Highs exceed 90 F on 21 days per year, and 50 F for only 17 days from November to March. Highs reach the freezing mark on about one-third of the days from December to February, and lows reach 0 F or below on 42 nights per year.

===Extremes===
The highest temperature ever recorded in Bismarck was 114 F, on July 6, 1936. The temperature has reached or exceeded 110 °F in Bismarck a total of five times in recorded weather history. Two of those occasions were in the same five-year period: 111 °F in June 2002, and 112 °F in July 2006. The coldest temperature ever recorded in Bismarck was -45 F, on both January 13, 1916 and February 16, 1936.

==Precipitation==
The climate of Bismarck tends to be dry, with yearly precipitation averaging only 16.8 in.

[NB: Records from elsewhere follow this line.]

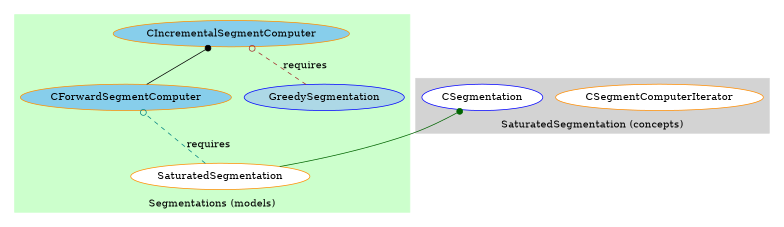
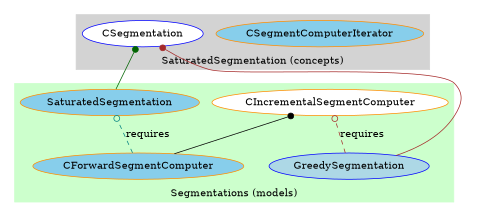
  digraph {
    rankdir=BT
    node [color=darkorange fillcolor=skyblue style=filled]
    edge [arrowhead=dot color=brown]
-   CSegmentComputerIterator [fillcolor=white]
+   CSegmentComputerIterator
    CSegmentation [color=blue fillcolor=white]
    GreedySegmentation [color=blue fillcolor=lightblue]
-   CIncrementalSegmentComputer
-   SaturatedSegmentation [fillcolor=white]
+   CIncrementalSegmentComputer [fillcolor=white]
+   SaturatedSegmentation
    CForwardSegmentComputer
    subgraph cluster_1 {
      rank=same
      style=invis
      subgraph cluster_2 {
        color=lightgrey
        label="SaturatedSegmentation (concepts)"
        rank=same
        style=filled
        CSegmentComputerIterator
        CSegmentation
      }
      subgraph cluster_3 {
        color="#ccffcc"
        label="Segmentations (models)"
        rank=same
        style=filled
        GreedySegmentation
        CIncrementalSegmentComputer
        SaturatedSegmentation
        CForwardSegmentComputer
      }
    }
    subgraph cluster_4 {
      color=lightgrey
      label="Segment computers (concepts)"
      style=filled
    }
+   GreedySegmentation -> CSegmentation
    GreedySegmentation -> CIncrementalSegmentComputer [arrowhead=odot label=requires style=dashed]
    SaturatedSegmentation -> CSegmentation [color=darkgreen]
-   SaturatedSegmentation -> CForwardSegmentComputer [arrowhead=odot color=teal label=requires style=dashed]
+   CForwardSegmentComputer -> SaturatedSegmentation [arrowhead=odot color=teal label=requires style=dashed]
    CForwardSegmentComputer -> CIncrementalSegmentComputer [color=black]
  }
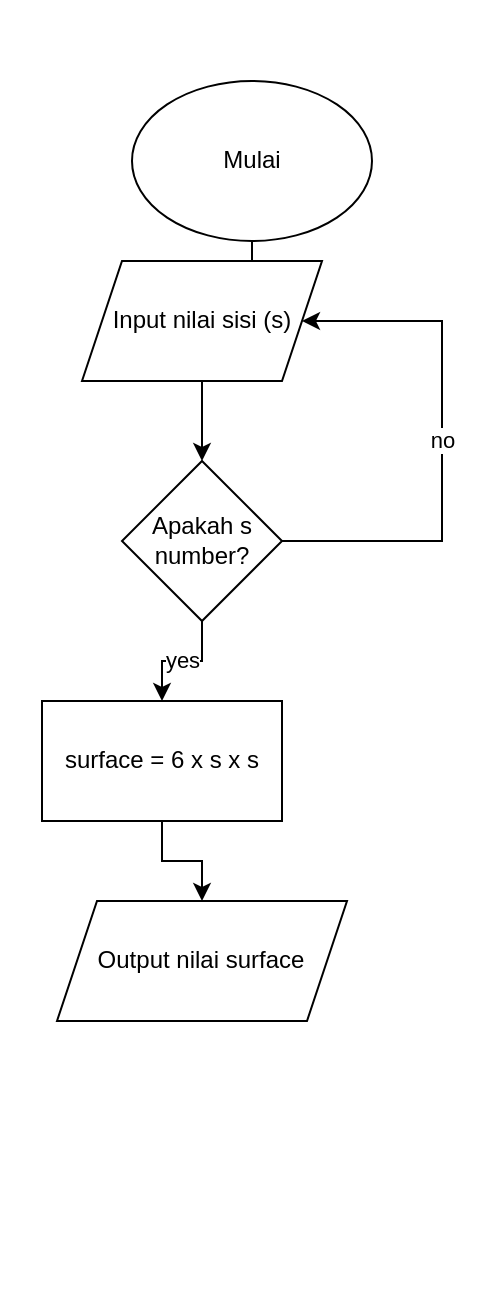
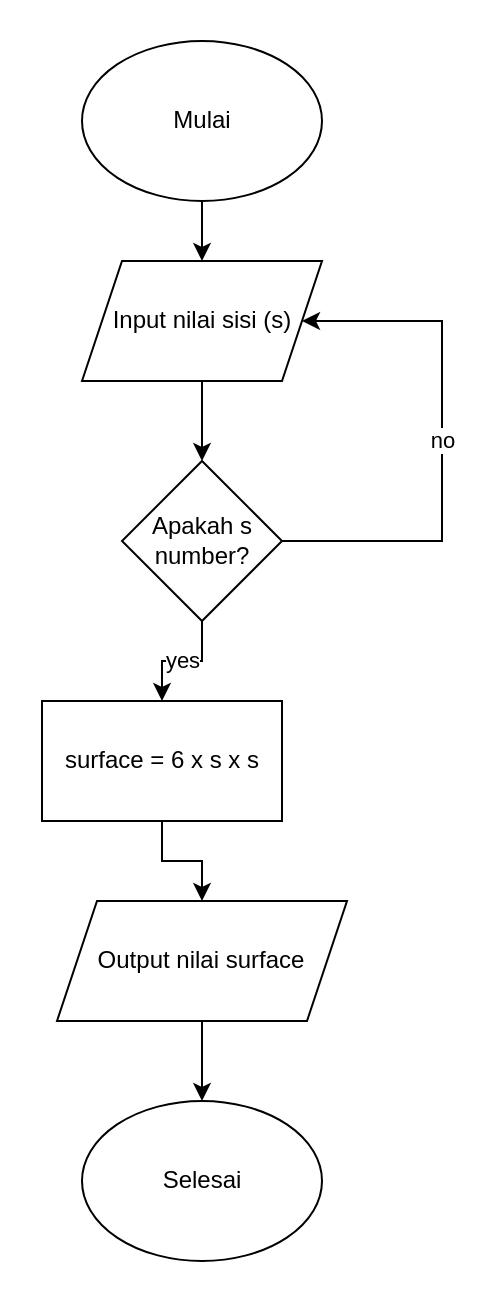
  <mxCell id="0" />
  <mxCell id="1" parent="0" />
  <mxCell id="2" style="edgeStyle=orthogonalEdgeStyle;rounded=0;orthogonalLoop=1;jettySize=auto;html=1;" edge="1" parent="1" source="3" target="6"><mxGeometry relative="1" as="geometry" /></mxCell>
- <mxCell id="3" value="Mulai" style="ellipse;whiteSpace=wrap;html=1;" vertex="1" parent="1"><mxGeometry x="65.5" y="40" width="120" height="80" as="geometry" /></mxCell>
+ <mxCell id="3" value="Mulai" style="ellipse;whiteSpace=wrap;html=1;" vertex="1" parent="1"><mxGeometry x="40.5" y="20" width="120" height="80" as="geometry" /></mxCell>
+ <mxCell id="4" value="Selesai" style="ellipse;whiteSpace=wrap;html=1;" vertex="1" parent="1"><mxGeometry x="40.5" y="550" width="120" height="80" as="geometry" /></mxCell>
  <mxCell id="5" style="edgeStyle=orthogonalEdgeStyle;rounded=0;orthogonalLoop=1;jettySize=auto;html=1;" edge="1" parent="1" source="6" target="9"><mxGeometry relative="1" as="geometry" /></mxCell>
  <mxCell id="6" value="Input nilai sisi (s)" style="shape=parallelogram;perimeter=parallelogramPerimeter;whiteSpace=wrap;html=1;fixedSize=1;" vertex="1" parent="1"><mxGeometry x="40.5" y="130" width="120" height="60" as="geometry" /></mxCell>
  <mxCell id="7" value="no" style="edgeStyle=orthogonalEdgeStyle;rounded=0;orthogonalLoop=1;jettySize=auto;html=1;exitX=1;exitY=0.5;exitDx=0;exitDy=0;entryX=1;entryY=0.5;entryDx=0;entryDy=0;" edge="1" parent="1" source="9" target="6"><mxGeometry relative="1" as="geometry"><Array as="points"><mxPoint x="220.5" y="270" /><mxPoint x="220.5" y="160" /></Array></mxGeometry></mxCell>
  <mxCell id="8" value="yes" style="edgeStyle=orthogonalEdgeStyle;rounded=0;orthogonalLoop=1;jettySize=auto;html=1;entryX=0.5;entryY=0;entryDx=0;entryDy=0;" edge="1" parent="1" source="9" target="11"><mxGeometry relative="1" as="geometry" /></mxCell>
  <mxCell id="9" value="Apakah s number?" style="rhombus;whiteSpace=wrap;html=1;" vertex="1" parent="1"><mxGeometry x="60.5" y="230" width="80" height="80" as="geometry" /></mxCell>
  <mxCell id="10" style="edgeStyle=orthogonalEdgeStyle;rounded=0;orthogonalLoop=1;jettySize=auto;html=1;entryX=0.5;entryY=0;entryDx=0;entryDy=0;" edge="1" parent="1" source="11" target="13"><mxGeometry relative="1" as="geometry" /></mxCell>
  <mxCell id="11" value="surface = 6 x s x s" style="rounded=0;whiteSpace=wrap;html=1;" vertex="1" parent="1"><mxGeometry x="20.5" y="350" width="120" height="60" as="geometry" /></mxCell>
+ <mxCell id="12" style="edgeStyle=orthogonalEdgeStyle;rounded=0;orthogonalLoop=1;jettySize=auto;html=1;" edge="1" parent="1" source="13" target="4"><mxGeometry relative="1" as="geometry" /></mxCell>
  <mxCell id="13" value="Output nilai surface" style="shape=parallelogram;perimeter=parallelogramPerimeter;whiteSpace=wrap;html=1;fixedSize=1;" vertex="1" parent="1"><mxGeometry x="28" y="450" width="145" height="60" as="geometry" /></mxCell>
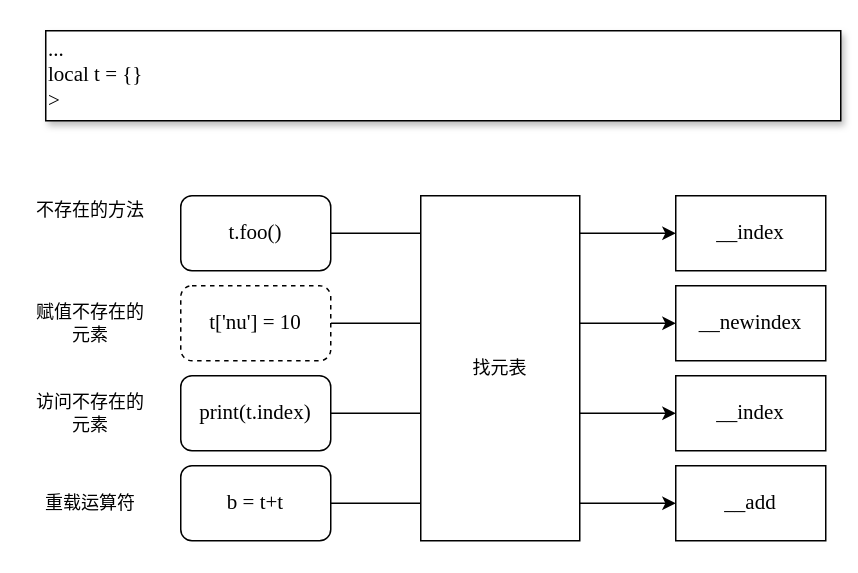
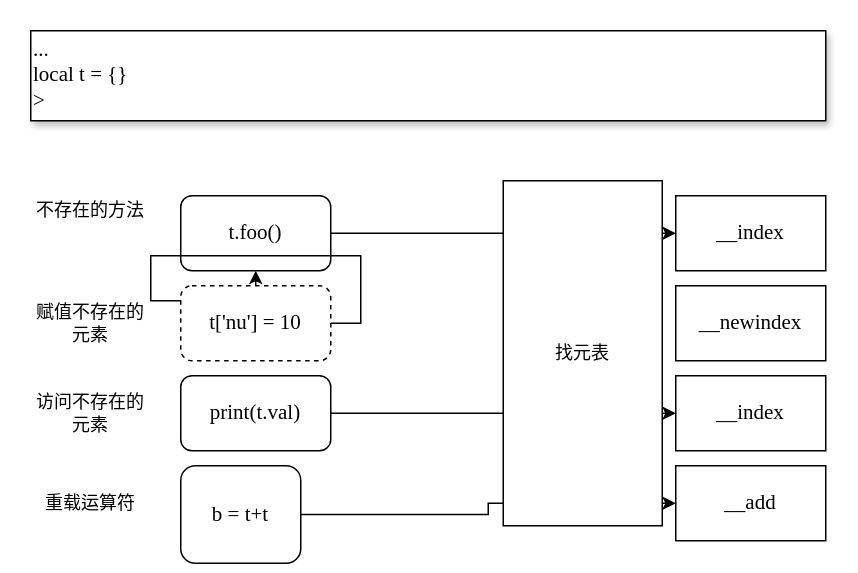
  <mxCell id="0" />
  <mxCell id="1" parent="0" />
- <mxCell id="2" value="&lt;font style=&quot;font-size: 14px;&quot; face=&quot;Consolas&quot;&gt;...&lt;br&gt;local t = {}&lt;br&gt;&amp;gt;&lt;br&gt;&lt;/font&gt;" style="rounded=0;whiteSpace=wrap;html=1;align=left;glass=0;shadow=1;" vertex="1" parent="1"><mxGeometry x="30" y="20" width="530" height="60" as="geometry" /></mxCell>
+ <mxCell id="2" value="&lt;font style=&quot;font-size: 14px;&quot; face=&quot;Consolas&quot;&gt;...&lt;br&gt;local t = {}&lt;br&gt;&amp;gt;&lt;br&gt;&lt;/font&gt;" style="rounded=0;whiteSpace=wrap;html=1;align=left;glass=0;shadow=1;" vertex="1" parent="1"><mxGeometry x="20" y="20" width="530" height="60" as="geometry" /></mxCell>
  <mxCell id="3" style="edgeStyle=orthogonalEdgeStyle;rounded=0;orthogonalLoop=1;jettySize=auto;html=1;exitX=1;exitY=0.5;exitDx=0;exitDy=0;entryX=0;entryY=0.5;entryDx=0;entryDy=0;" edge="1" parent="1" source="4" target="12"><mxGeometry relative="1" as="geometry" /></mxCell>
  <mxCell id="4" value="&lt;font style=&quot;font-size: 14px;&quot; face=&quot;Consolas&quot;&gt;t.foo()&lt;/font&gt;" style="rounded=1;whiteSpace=wrap;html=1;" vertex="1" parent="1"><mxGeometry x="120" y="130" width="100" height="50" as="geometry" /></mxCell>
  <mxCell id="5" style="edgeStyle=orthogonalEdgeStyle;rounded=0;orthogonalLoop=1;jettySize=auto;html=1;exitX=1;exitY=0.5;exitDx=0;exitDy=0;entryX=0;entryY=0.5;entryDx=0;entryDy=0;" edge="1" parent="1" source="6" target="15"><mxGeometry relative="1" as="geometry" /></mxCell>
- <mxCell id="6" value="&lt;font style=&quot;font-size: 14px;&quot; face=&quot;Consolas&quot;&gt;b = t+t&lt;/font&gt;" style="rounded=1;whiteSpace=wrap;html=1;" vertex="1" parent="1"><mxGeometry x="120" y="310" width="100" height="50" as="geometry" /></mxCell>
+ <mxCell id="6" value="&lt;font style=&quot;font-size: 14px;&quot; face=&quot;Consolas&quot;&gt;b = t+t&lt;/font&gt;" style="rounded=1;whiteSpace=wrap;html=1;" vertex="1" parent="1"><mxGeometry x="120" y="310" width="80" height="65" as="geometry" /></mxCell>
  <mxCell id="7" style="edgeStyle=orthogonalEdgeStyle;rounded=0;orthogonalLoop=1;jettySize=auto;html=1;exitX=1;exitY=0.5;exitDx=0;exitDy=0;entryX=0;entryY=0.5;entryDx=0;entryDy=0;" edge="1" parent="1" source="8" target="14"><mxGeometry relative="1" as="geometry" /></mxCell>
- <mxCell id="8" value="&lt;font style=&quot;font-size: 14px;&quot; face=&quot;Consolas&quot;&gt;print(t.index)&lt;/font&gt;" style="rounded=1;whiteSpace=wrap;html=1;" vertex="1" parent="1"><mxGeometry x="120" y="250" width="100" height="50" as="geometry" /></mxCell>
- <mxCell id="9" style="edgeStyle=orthogonalEdgeStyle;rounded=0;orthogonalLoop=1;jettySize=auto;html=1;exitX=1;exitY=0.5;exitDx=0;exitDy=0;entryX=0;entryY=0.5;entryDx=0;entryDy=0;" edge="1" parent="1" source="10" target="13"><mxGeometry relative="1" as="geometry" /></mxCell>
+ <mxCell id="8" value="&lt;font style=&quot;font-size: 14px;&quot; face=&quot;Consolas&quot;&gt;print(t.val)&lt;/font&gt;" style="rounded=1;whiteSpace=wrap;html=1;" vertex="1" parent="1"><mxGeometry x="120" y="250" width="100" height="50" as="geometry" /></mxCell>
+ <mxCell id="9" style="edgeStyle=orthogonalEdgeStyle;rounded=0;orthogonalLoop=1;jettySize=auto;html=1;exitX=1;exitY=0.5;exitDx=0;exitDy=0;" edge="1" parent="1" source="10" target="4"><mxGeometry relative="1" as="geometry" /></mxCell>
  <mxCell id="10" value="&lt;font style=&quot;font-size: 14px;&quot; face=&quot;Consolas&quot;&gt;t['nu'] = 10&lt;/font&gt;" style="rounded=1;whiteSpace=wrap;html=1;dashed=1;" vertex="1" parent="1"><mxGeometry x="120" y="190" width="100" height="50" as="geometry" /></mxCell>
- <mxCell id="11" value="找元表" style="rounded=0;whiteSpace=wrap;html=1;" vertex="1" parent="1"><mxGeometry x="280" y="130" width="106" height="230" as="geometry" /></mxCell>
+ <mxCell id="11" value="找元表" style="rounded=0;whiteSpace=wrap;html=1;" vertex="1" parent="1"><mxGeometry x="335" y="120" width="106" height="230" as="geometry" /></mxCell>
  <mxCell id="12" value="&lt;font face=&quot;Consolas&quot;&gt;&lt;span style=&quot;font-size: 14px;&quot;&gt;__index&lt;/span&gt;&lt;/font&gt;" style="rounded=0;whiteSpace=wrap;html=1;" vertex="1" parent="1"><mxGeometry x="450" y="130" width="100" height="50" as="geometry" /></mxCell>
  <mxCell id="13" value="&lt;font face=&quot;Consolas&quot;&gt;&lt;span style=&quot;font-size: 14px;&quot;&gt;__newindex&lt;/span&gt;&lt;/font&gt;" style="rounded=0;whiteSpace=wrap;html=1;" vertex="1" parent="1"><mxGeometry x="450" y="190" width="100" height="50" as="geometry" /></mxCell>
  <mxCell id="14" value="&lt;font face=&quot;Consolas&quot;&gt;&lt;span style=&quot;font-size: 14px;&quot;&gt;__index&lt;/span&gt;&lt;/font&gt;" style="rounded=0;whiteSpace=wrap;html=1;" vertex="1" parent="1"><mxGeometry x="450" y="250" width="100" height="50" as="geometry" /></mxCell>
  <mxCell id="15" value="&lt;font face=&quot;Consolas&quot;&gt;&lt;span style=&quot;font-size: 14px;&quot;&gt;__add&lt;/span&gt;&lt;/font&gt;" style="rounded=0;whiteSpace=wrap;html=1;" vertex="1" parent="1"><mxGeometry x="450" y="310" width="100" height="50" as="geometry" /></mxCell>
  <mxCell id="16" value="不存在的方法" style="text;html=1;align=center;verticalAlign=middle;whiteSpace=wrap;rounded=0;" vertex="1" parent="1"><mxGeometry x="20" y="125" width="80" height="30" as="geometry" /></mxCell>
  <mxCell id="17" value="赋值不存在的元素" style="text;html=1;align=center;verticalAlign=middle;whiteSpace=wrap;rounded=0;" vertex="1" parent="1"><mxGeometry x="20" y="200" width="80" height="30" as="geometry" /></mxCell>
  <mxCell id="18" value="访问不存在的元素" style="text;html=1;align=center;verticalAlign=middle;whiteSpace=wrap;rounded=0;" vertex="1" parent="1"><mxGeometry x="20" y="260" width="80" height="30" as="geometry" /></mxCell>
  <mxCell id="19" value="重载运算符" style="text;html=1;align=center;verticalAlign=middle;whiteSpace=wrap;rounded=0;" vertex="1" parent="1"><mxGeometry x="20" y="320" width="80" height="30" as="geometry" /></mxCell>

The wettest month of the year on average is June, when a majority of precipitation falls as rain from thunderstorms. June averages 2.59 in of precipitation. December is the driest month, averaging only 0.44 in, as precipitation falls as fluffy, low moisture-content snow. In the winter, Bismarck averages 49.3 in of snow annually.

The 1990s were a very moist period for Bismarck. The earlier part of the decade was documented for heavy snowfall as the snowiest winter on record in Bismarck was the winter of 1996–97, when 101.6 in of snow fell. The decade was noted for heavy rainfall as well as 4.63 in of rain fell, the most rain ever received in a standard 24-hour day, on August 21, 1998. In addition, just one year later, the second highest 24-hour rainfall occurred on August 12, 1999, with 4.48 in. This wet period led into an extended drought period in the early 2000s that continued into 2006.

==Sun==

The area averages 4 hours of daily sunshine in December. July is the sunniest month, with an average 11.4 hours of daily sunshine. The total of around 2740 hours of sunshine per year means that the area receives 62.53% of possible sunshine.